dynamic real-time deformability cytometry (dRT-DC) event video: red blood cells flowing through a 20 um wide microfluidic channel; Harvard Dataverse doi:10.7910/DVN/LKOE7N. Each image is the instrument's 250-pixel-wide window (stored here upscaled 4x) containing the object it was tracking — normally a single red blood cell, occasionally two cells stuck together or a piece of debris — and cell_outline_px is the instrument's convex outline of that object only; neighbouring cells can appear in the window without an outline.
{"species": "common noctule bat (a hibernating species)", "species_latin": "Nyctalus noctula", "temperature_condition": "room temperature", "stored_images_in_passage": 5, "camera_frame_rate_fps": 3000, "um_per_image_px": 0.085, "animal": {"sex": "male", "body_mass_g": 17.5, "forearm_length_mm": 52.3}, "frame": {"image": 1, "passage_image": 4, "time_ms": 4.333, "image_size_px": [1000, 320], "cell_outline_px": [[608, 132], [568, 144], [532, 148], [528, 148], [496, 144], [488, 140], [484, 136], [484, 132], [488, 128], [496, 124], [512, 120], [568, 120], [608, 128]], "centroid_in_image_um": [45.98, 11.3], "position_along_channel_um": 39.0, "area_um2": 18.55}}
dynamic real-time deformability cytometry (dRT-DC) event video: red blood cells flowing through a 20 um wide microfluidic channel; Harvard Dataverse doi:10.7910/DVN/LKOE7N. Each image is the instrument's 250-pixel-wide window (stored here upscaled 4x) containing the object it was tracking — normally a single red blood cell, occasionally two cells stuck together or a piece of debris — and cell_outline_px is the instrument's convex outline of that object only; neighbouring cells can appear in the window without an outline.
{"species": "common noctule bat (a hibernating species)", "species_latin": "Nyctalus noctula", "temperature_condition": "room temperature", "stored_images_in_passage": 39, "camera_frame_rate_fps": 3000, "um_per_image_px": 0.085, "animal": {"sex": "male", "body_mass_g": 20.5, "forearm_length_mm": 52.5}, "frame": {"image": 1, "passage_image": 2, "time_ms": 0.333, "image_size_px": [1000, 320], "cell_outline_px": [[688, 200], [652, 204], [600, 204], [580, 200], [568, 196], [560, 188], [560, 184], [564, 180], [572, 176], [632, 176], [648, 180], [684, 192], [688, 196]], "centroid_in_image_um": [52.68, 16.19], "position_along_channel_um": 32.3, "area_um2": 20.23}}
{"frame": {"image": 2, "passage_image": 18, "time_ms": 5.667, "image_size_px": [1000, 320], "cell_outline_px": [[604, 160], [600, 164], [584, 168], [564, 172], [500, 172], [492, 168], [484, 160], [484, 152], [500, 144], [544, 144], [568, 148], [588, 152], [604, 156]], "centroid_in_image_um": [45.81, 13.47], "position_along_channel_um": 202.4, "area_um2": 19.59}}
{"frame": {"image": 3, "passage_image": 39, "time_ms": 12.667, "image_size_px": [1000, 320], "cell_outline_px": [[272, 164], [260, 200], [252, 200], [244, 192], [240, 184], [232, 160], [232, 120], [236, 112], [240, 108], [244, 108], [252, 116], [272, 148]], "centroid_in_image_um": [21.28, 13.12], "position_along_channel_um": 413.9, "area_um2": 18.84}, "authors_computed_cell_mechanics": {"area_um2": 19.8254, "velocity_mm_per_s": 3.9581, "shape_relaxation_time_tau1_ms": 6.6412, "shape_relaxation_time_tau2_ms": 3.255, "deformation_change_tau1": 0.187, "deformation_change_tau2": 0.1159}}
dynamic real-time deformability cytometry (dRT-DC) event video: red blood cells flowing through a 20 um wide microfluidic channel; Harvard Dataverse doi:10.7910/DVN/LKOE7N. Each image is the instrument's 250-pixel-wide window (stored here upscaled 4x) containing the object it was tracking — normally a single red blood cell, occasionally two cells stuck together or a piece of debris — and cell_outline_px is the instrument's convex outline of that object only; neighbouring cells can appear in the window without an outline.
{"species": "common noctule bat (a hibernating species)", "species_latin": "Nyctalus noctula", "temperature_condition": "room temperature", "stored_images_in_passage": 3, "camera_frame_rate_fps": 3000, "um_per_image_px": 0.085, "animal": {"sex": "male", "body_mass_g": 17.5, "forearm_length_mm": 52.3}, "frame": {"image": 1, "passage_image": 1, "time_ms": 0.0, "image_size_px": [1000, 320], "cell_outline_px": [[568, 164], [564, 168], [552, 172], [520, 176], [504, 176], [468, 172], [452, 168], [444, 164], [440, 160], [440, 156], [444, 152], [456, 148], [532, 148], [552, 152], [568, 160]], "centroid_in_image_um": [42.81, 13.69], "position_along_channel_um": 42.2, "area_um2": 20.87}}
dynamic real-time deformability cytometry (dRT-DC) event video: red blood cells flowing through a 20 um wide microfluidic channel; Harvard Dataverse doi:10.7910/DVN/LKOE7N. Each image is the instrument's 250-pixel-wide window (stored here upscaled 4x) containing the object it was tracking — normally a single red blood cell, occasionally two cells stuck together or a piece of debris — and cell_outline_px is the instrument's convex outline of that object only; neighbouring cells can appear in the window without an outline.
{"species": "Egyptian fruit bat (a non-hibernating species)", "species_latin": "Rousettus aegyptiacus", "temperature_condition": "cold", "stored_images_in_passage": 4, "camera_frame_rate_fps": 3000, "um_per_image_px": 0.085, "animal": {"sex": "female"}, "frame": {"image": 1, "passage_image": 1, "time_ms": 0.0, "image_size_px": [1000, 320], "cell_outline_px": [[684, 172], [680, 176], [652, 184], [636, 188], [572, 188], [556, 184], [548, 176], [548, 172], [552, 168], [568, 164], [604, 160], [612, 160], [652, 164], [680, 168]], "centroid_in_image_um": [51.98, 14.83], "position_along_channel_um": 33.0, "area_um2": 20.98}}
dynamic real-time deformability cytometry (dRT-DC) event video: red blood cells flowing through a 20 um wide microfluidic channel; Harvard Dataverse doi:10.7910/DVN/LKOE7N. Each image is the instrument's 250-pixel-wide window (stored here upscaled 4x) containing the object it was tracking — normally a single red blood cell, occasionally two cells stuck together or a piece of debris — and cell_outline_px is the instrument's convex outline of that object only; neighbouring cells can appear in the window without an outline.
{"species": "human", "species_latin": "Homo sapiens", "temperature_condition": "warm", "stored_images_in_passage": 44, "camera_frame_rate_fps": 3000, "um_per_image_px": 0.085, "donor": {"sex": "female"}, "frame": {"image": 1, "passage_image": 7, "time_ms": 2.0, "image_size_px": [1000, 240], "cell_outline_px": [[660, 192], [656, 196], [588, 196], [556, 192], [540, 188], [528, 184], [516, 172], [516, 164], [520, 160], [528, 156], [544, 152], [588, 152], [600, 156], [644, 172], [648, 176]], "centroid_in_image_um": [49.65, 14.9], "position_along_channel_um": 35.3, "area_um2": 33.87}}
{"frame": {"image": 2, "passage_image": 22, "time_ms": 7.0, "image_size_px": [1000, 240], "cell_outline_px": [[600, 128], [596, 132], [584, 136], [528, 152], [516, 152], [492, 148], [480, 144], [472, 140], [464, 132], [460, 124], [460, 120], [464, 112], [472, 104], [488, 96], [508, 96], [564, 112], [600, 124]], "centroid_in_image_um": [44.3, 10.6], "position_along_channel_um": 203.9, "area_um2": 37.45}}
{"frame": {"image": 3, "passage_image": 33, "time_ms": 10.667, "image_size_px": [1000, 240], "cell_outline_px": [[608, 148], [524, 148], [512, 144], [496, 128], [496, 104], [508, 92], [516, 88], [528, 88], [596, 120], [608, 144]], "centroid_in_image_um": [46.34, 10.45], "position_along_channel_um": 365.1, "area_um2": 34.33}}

== What to work on ==
Write out every line from the records above, word for word.

== Result ==
dynamic real-time deformability cytometry (dRT-DC) event video: red blood cells flowing through a 20 um wide microfluidic channel; Harvard Dataverse doi:10.7910/DVN/LKOE7N. Each image is the instrument's 250-pixel-wide window (stored here upscaled 4x) containing the object it was tracking — normally a single red blood cell, occasionally two cells stuck together or a piece of debris — and cell_outline_px is the instrument's convex outline of that object only; neighbouring cells can appear in the window without an outline.
{"species": "common noctule bat (a hibernating species)", "species_latin": "Nyctalus noctula", "temperature_condition": "room temperature", "stored_images_in_passage": 5, "camera_frame_rate_fps": 3000, "um_per_image_px": 0.085, "animal": {"sex": "male", "body_mass_g": 17.5, "forearm_length_mm": 52.3}, "frame": {"image": 1, "passage_image": 4, "time_ms": 4.333, "image_size_px": [1000, 320], "cell_outline_px": [[608, 132], [568, 144], [532, 148], [528, 148], [496, 144], [488, 140], [484, 136], [484, 132], [488, 128], [496, 124], [512, 120], [568, 120], [608, 128]], "centroid_in_image_um": [45.98, 11.3], "position_along_channel_um": 39.0, "area_um2": 18.55}}
dynamic real-time deformability cytometry (dRT-DC) event video: red blood cells flowing through a 20 um wide microfluidic channel; Harvard Dataverse doi:10.7910/DVN/LKOE7N. Each image is the instrument's 250-pixel-wide window (stored here upscaled 4x) containing the object it was tracking — normally a single red blood cell, occasionally two cells stuck together or a piece of debris — and cell_outline_px is the instrument's convex outline of that object only; neighbouring cells can appear in the window without an outline.
{"species": "common noctule bat (a hibernating species)", "species_latin": "Nyctalus noctula", "temperature_condition": "room temperature", "stored_images_in_passage": 39, "camera_frame_rate_fps": 3000, "um_per_image_px": 0.085, "animal": {"sex": "male", "body_mass_g": 20.5, "forearm_length_mm": 52.5}, "frame": {"image": 1, "passage_image": 2, "time_ms": 0.333, "image_size_px": [1000, 320], "cell_outline_px": [[688, 200], [652, 204], [600, 204], [580, 200], [568, 196], [560, 188], [560, 184], [564, 180], [572, 176], [632, 176], [648, 180], [684, 192], [688, 196]], "centroid_in_image_um": [52.68, 16.19], "position_along_channel_um": 32.3, "area_um2": 20.23}}
{"frame": {"image": 2, "passage_image": 18, "time_ms": 5.667, "image_size_px": [1000, 320], "cell_outline_px": [[604, 160], [600, 164], [584, 168], [564, 172], [500, 172], [492, 168], [484, 160], [484, 152], [500, 144], [544, 144], [568, 148], [588, 152], [604, 156]], "centroid_in_image_um": [45.81, 13.47], "position_along_channel_um": 202.4, "area_um2": 19.59}}
{"frame": {"image": 3, "passage_image": 39, "time_ms": 12.667, "image_size_px": [1000, 320], "cell_outline_px": [[272, 164], [260, 200], [252, 200], [244, 192], [240, 184], [232, 160], [232, 120], [236, 112], [240, 108], [244, 108], [252, 116], [272, 148]], "centroid_in_image_um": [21.28, 13.12], "position_along_channel_um": 413.9, "area_um2": 18.84}, "authors_computed_cell_mechanics": {"area_um2": 19.8254, "velocity_mm_per_s": 3.9581, "shape_relaxation_time_tau1_ms": 6.6412, "shape_relaxation_time_tau2_ms": 3.255, "deformation_change_tau1": 0.187, "deformation_change_tau2": 0.1159}}
dynamic real-time deformability cytometry (dRT-DC) event video: red blood cells flowing through a 20 um wide microfluidic channel; Harvard Dataverse doi:10.7910/DVN/LKOE7N. Each image is the instrument's 250-pixel-wide window (stored here upscaled 4x) containing the object it was tracking — normally a single red blood cell, occasionally two cells stuck together or a piece of debris — and cell_outline_px is the instrument's convex outline of that object only; neighbouring cells can appear in the window without an outline.
{"species": "common noctule bat (a hibernating species)", "species_latin": "Nyctalus noctula", "temperature_condition": "room temperature", "stored_images_in_passage": 3, "camera_frame_rate_fps": 3000, "um_per_image_px": 0.085, "animal": {"sex": "male", "body_mass_g": 17.5, "forearm_length_mm": 52.3}, "frame": {"image": 1, "passage_image": 1, "time_ms": 0.0, "image_size_px": [1000, 320], "cell_outline_px": [[568, 164], [564, 168], [552, 172], [520, 176], [504, 176], [468, 172], [452, 168], [444, 164], [440, 160], [440, 156], [444, 152], [456, 148], [532, 148], [552, 152], [568, 160]], "centroid_in_image_um": [42.81, 13.69], "position_along_channel_um": 42.2, "area_um2": 20.87}}
dynamic real-time deformability cytometry (dRT-DC) event video: red blood cells flowing through a 20 um wide microfluidic channel; Harvard Dataverse doi:10.7910/DVN/LKOE7N. Each image is the instrument's 250-pixel-wide window (stored here upscaled 4x) containing the object it was tracking — normally a single red blood cell, occasionally two cells stuck together or a piece of debris — and cell_outline_px is the instrument's convex outline of that object only; neighbouring cells can appear in the window without an outline.
{"species": "Egyptian fruit bat (a non-hibernating species)", "species_latin": "Rousettus aegyptiacus", "temperature_condition": "cold", "stored_images_in_passage": 4, "camera_frame_rate_fps": 3000, "um_per_image_px": 0.085, "animal": {"sex": "female"}, "frame": {"image": 1, "passage_image": 1, "time_ms": 0.0, "image_size_px": [1000, 320], "cell_outline_px": [[684, 172], [680, 176], [652, 184], [636, 188], [572, 188], [556, 184], [548, 176], [548, 172], [552, 168], [568, 164], [604, 160], [612, 160], [652, 164], [680, 168]], "centroid_in_image_um": [51.98, 14.83], "position_along_channel_um": 33.0, "area_um2": 20.98}}
dynamic real-time deformability cytometry (dRT-DC) event video: red blood cells flowing through a 20 um wide microfluidic channel; Harvard Dataverse doi:10.7910/DVN/LKOE7N. Each image is the instrument's 250-pixel-wide window (stored here upscaled 4x) containing the object it was tracking — normally a single red blood cell, occasionally two cells stuck together or a piece of debris — and cell_outline_px is the instrument's convex outline of that object only; neighbouring cells can appear in the window without an outline.
{"species": "human", "species_latin": "Homo sapiens", "temperature_condition": "warm", "stored_images_in_passage": 44, "camera_frame_rate_fps": 3000, "um_per_image_px": 0.085, "donor": {"sex": "female"}, "frame": {"image": 1, "passage_image": 7, "time_ms": 2.0, "image_size_px": [1000, 240], "cell_outline_px": [[660, 192], [656, 196], [588, 196], [556, 192], [540, 188], [528, 184], [516, 172], [516, 164], [520, 160], [528, 156], [544, 152], [588, 152], [600, 156], [644, 172], [648, 176]], "centroid_in_image_um": [49.65, 14.9], "position_along_channel_um": 35.3, "area_um2": 33.87}}
{"frame": {"image": 2, "passage_image": 22, "time_ms": 7.0, "image_size_px": [1000, 240], "cell_outline_px": [[600, 128], [596, 132], [584, 136], [528, 152], [516, 152], [492, 148], [480, 144], [472, 140], [464, 132], [460, 124], [460, 120], [464, 112], [472, 104], [488, 96], [508, 96], [564, 112], [600, 124]], "centroid_in_image_um": [44.3, 10.6], "position_along_channel_um": 203.9, "area_um2": 37.45}}
{"frame": {"image": 3, "passage_image": 33, "time_ms": 10.667, "image_size_px": [1000, 240], "cell_outline_px": [[608, 148], [524, 148], [512, 144], [496, 128], [496, 104], [508, 92], [516, 88], [528, 88], [596, 120], [608, 144]], "centroid_in_image_um": [46.34, 10.45], "position_along_channel_um": 365.1, "area_um2": 34.33}}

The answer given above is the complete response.